- Native name: মুফতি জসিমউদ্দিন রহমানী
- Allegiance: Al Qaeda
- Branch: Ansarullah Bangla Team
- Rank: Emir
- Alma mater: Jamia Qurania Arabia Lalbagh, Darul Uloom Deoband
- Other work: Unmuktu Tarabari

= Jasimuddin Rahmani =

Bangladeshi Al Qaeda militant

Muhammad Jasimuddin Rahmani (মোহাম্মদ জসিমুদ্দিন রহমানি) is a Deobandi jihadist Islamic scholar and Mufti from Bangladesh. He was the imam of Hatembagh Jame Masjid in Dhaka, Bangladesh. Jasimusdun Rahmani, a Jihadist, is the chief of an Al-Qaeda affiliated militia organisation, Ansarullah Bangla Team. He was in custody in Bangladesh, charged under the Anti-Terrorism Act. He supported the murder of atheist bloggers.

== Early life ==
Rahmani was the Imam of Hatembagh Jame Masjid in Dhaka, Bangladesh. He studied in madrasas in Bangladesh and outside the country. He was inspired by Al-Qaeda leader Anwar al-Awlaki.

==Career==
Rahmani used to operate a website called "Ansarullah Bangla Team" although he himself denied this claim in him recent youtube video, claiming that he currently has aligned completely with the senior scholars from Darul Ulum Deoband. The site and the militant group he headed were held responsible for the murder of several secular activists in Bangladesh. In one of his speeches, he stated "I was sent to jail for writing a book where I said, if you (Sheikh Hasina) can make rules for insulting your father, then why can't you make rules against those who mock Prophet Muhammad?" He had convinced three undercover law enforcement officers to desert and join his cause.

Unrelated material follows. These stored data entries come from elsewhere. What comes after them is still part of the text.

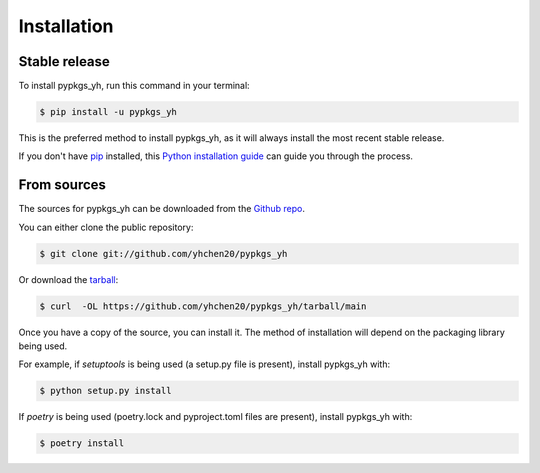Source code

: .. highlight:: shell

============
Installation
============


Stable release
--------------

To install pypkgs_yh, run this command in your terminal:

.. code-block:: console

    $ pip install -u pypkgs_yh

This is the preferred method to install pypkgs_yh, as it will always install the most recent stable release.

If you don't have `pip`_ installed, this `Python installation guide`_ can guide
you through the process.

.. _pip: https://pip.pypa.io
.. _Python installation guide: http://docs.python-guide.org/en/latest/starting/installation/


From sources
------------

The sources for pypkgs_yh can be downloaded from the `Github repo`_.

You can either clone the public repository:

.. code-block:: console

    $ git clone git://github.com/yhchen20/pypkgs_yh

Or download the `tarball`_:

.. code-block:: console

    $ curl  -OL https://github.com/yhchen20/pypkgs_yh/tarball/main

Once you have a copy of the source, you can install it. The method of installation will depend on the packaging library being used.

For example, if `setuptools` is being used (a setup.py file is present), install pypkgs_yh with:

.. code-block:: console

    $ python setup.py install

If `poetry` is being used (poetry.lock and pyproject.toml files are present), install pypkgs_yh with:

.. code-block:: console

    $ poetry install


.. _Github repo: https://github.com/yhchen20/pypkgs_yh
.. _tarball: https://github.com/yhchen20/pypkgs_yh/tarball/master

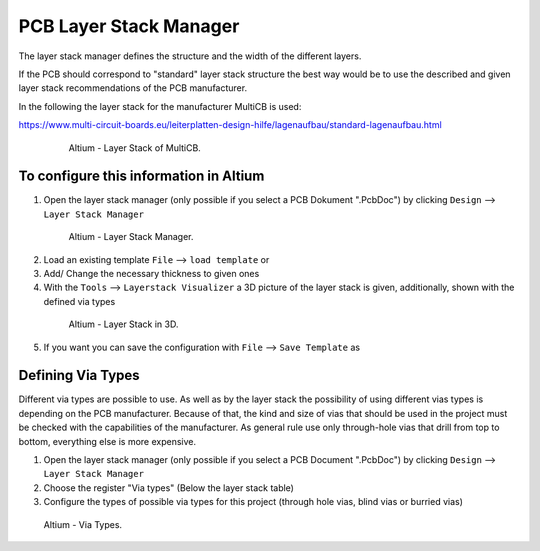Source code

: 
.. _LayerStackManager:

=======================
PCB Layer Stack Manager
=======================

The layer stack manager defines the structure and the width of the different layers.

If the PCB should correspond to "standard" layer stack structure the best way would be to use the described and given layer stack recommendations of the PCB manufacturer.

In the following the layer stack for the manufacturer MultiCB is used:

https://www.multi-circuit-boards.eu/leiterplatten-design-hilfe/lagenaufbau/standard-lagenaufbau.html

.. _153_MultiCB:

   .. figure:: img/153_MultiCB.png
      :width: 300px

      Altium - Layer Stack of MultiCB.

To configure this information in Altium
========================================

1. Open the layer stack manager (only possible if you select a PCB Dokument ".PcbDoc") by clicking ``Design`` --> ``Layer Stack Manager``

.. _154_Layer_Stack:

   .. figure:: img/154_Layer_Stack.png
      :width: 300px

      Altium - Layer Stack Manager.

2. Load an existing template ``File`` --> ``load template`` or

3. Add/ Change the necessary thickness to given ones

4. With the ``Tools`` --> ``Layerstack Visualizer`` a 3D picture of the layer stack is given, additionally, shown with the defined via types

.. _155_Layer_Stack_3D:

   .. figure:: img/155_Layer_Stack_3D.png
      :width: 300px

      Altium - Layer Stack in 3D.

5. If you want you can save the configuration with ``File`` --> ``Save Template`` as


Defining Via Types
==================

Different via types are possible to use.
As well as by the layer stack the possibility of using different vias types is depending on the PCB manufacturer.
Because of that, the kind and size of vias that should be used in the project must be checked with the capabilities of the manufacturer.
As general rule use only through-hole vias that drill from top to bottom, everything else is more expensive. 

1. Open the layer stack manager (only possible if you select a PCB Document ".PcbDoc") by clicking ``Design`` --> ``Layer Stack Manager``

2. Choose the register "Via types" (Below the layer stack table)

3. Configure the types of possible via types for this project (through hole vias, blind vias or burried vias)

.. _156_Via_Types:

	.. figure:: img/156_Via_Types.png
		:width: 300px
	  

      Altium - Via Types.

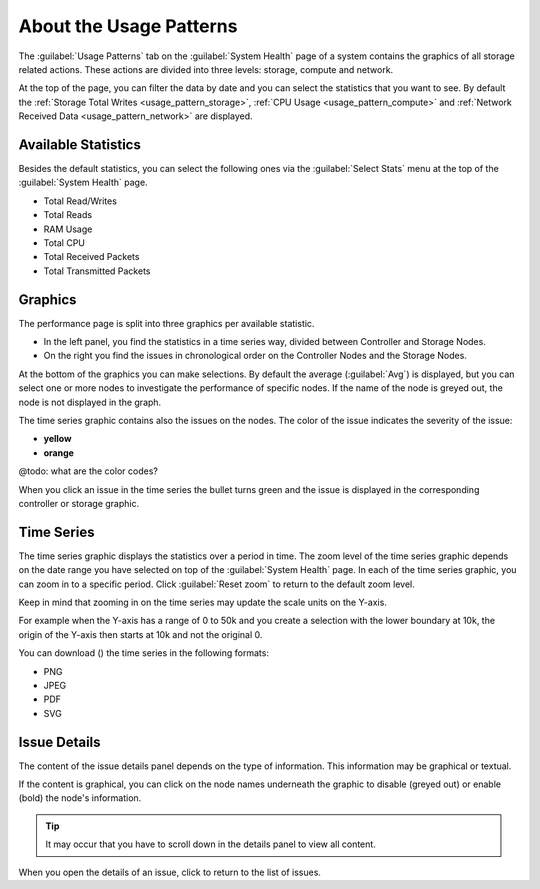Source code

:.. |close_issue_details| image:: ../../_static/close_issue_details.png

.. |download_icon| image:: ../../_static/download_graph.png

.. _general_usage_pattern:

About the Usage Patterns
========================

The :guilabel:`Usage Patterns` tab on the :guilabel:`System Health` page of a system contains the graphics 
of all storage related actions. These actions are divided into three levels: storage, compute and 
network.

At the top of the page, you can filter the data by date and you can select the statistics that you want to
see. By default the :ref:`Storage Total Writes <usage_pattern_storage>`, :ref:`CPU Usage
<usage_pattern_compute>` and :ref:`Network Received Data <usage_pattern_network>` are displayed.


Available Statistics
--------------------

Besides the default statistics, you can select the following ones via the :guilabel:`Select Stats` menu 
at the top of the :guilabel:`System Health` page.

* Total Read/Writes
* Total Reads 
* RAM Usage 
* Total CPU
* Total Received Packets 
* Total Transmitted Packets


Graphics
--------

The performance page is split into three graphics per available statistic.

* In the left panel, you find the statistics in a time series way, divided between Controller and Storage
  Nodes.
* On the right you find the issues in chronological order on the Controller Nodes and the Storage Nodes. 

At the bottom of the graphics you can make selections. By default the average (:guilabel:`Avg`) is
displayed, but you can select one or more nodes to investigate the performance of specific nodes. 
If the name of the node is greyed out, the node is not displayed in the graph.

The time series graphic contains also the issues on the nodes. The color of the issue indicates the
severity of the issue:

* **yellow**
* **orange**

@todo: what are the color codes?

When you click an issue in the time series the bullet turns green and the issue is displayed in the
corresponding controller or storage graphic.


Time Series
-----------

The time series graphic displays the statistics over a period in time. The zoom level of the time series 
graphic depends on the date range you have selected on top of the :guilabel:`System Health` page. In each 
of the time series graphic, you can zoom in to a specific period. Click :guilabel:`Reset zoom` to return 
to the default zoom level.

Keep in mind that zooming in on the time series may update the scale units on the Y-axis.

For example when the Y-axis has a range of 0 to 50k and you create a selection with the lower boundary at
10k, the origin of the Y-axis then starts at 10k and not the original 0.

You can download (|download_icon|) the time series in the following formats:

* PNG
* JPEG
* PDF
* SVG


Issue Details
-------------

The content of the issue details panel depends on the type of information. This information may be
graphical or textual.

If the content is graphical, you can click on the node names underneath the graphic to disable (greyed 
out) or enable (bold) the node's information. 

.. tip::

   It may occur that you have to scroll down in the details panel to view all content.

When you open the details of an issue, click |close_issue_details| to return to the list of issues.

Bangladeshi law enforcement investigation placed Jasimuddin as the leader of Ansarullah Bangla Team. Rahmani was arrested on 12 August 2013 from Barguna, Bangladesh along with 30 members of his organisation for inciting people to commit violent jihad. He was sentenced to a five-year prison sentence.

During the Bangladesh Interim government, he was granted bail in all terrorism related cases, and released in August 2024. He had been in jail over the murder of Ahmed Rajib Haider. He attended and spoke at the rally in May 2025, calling for a ban on the Awami League. Ali Riaz called him part of the “fourth generation” of Islamist militants and follower of Anwar al-Awlaki in an academic paper.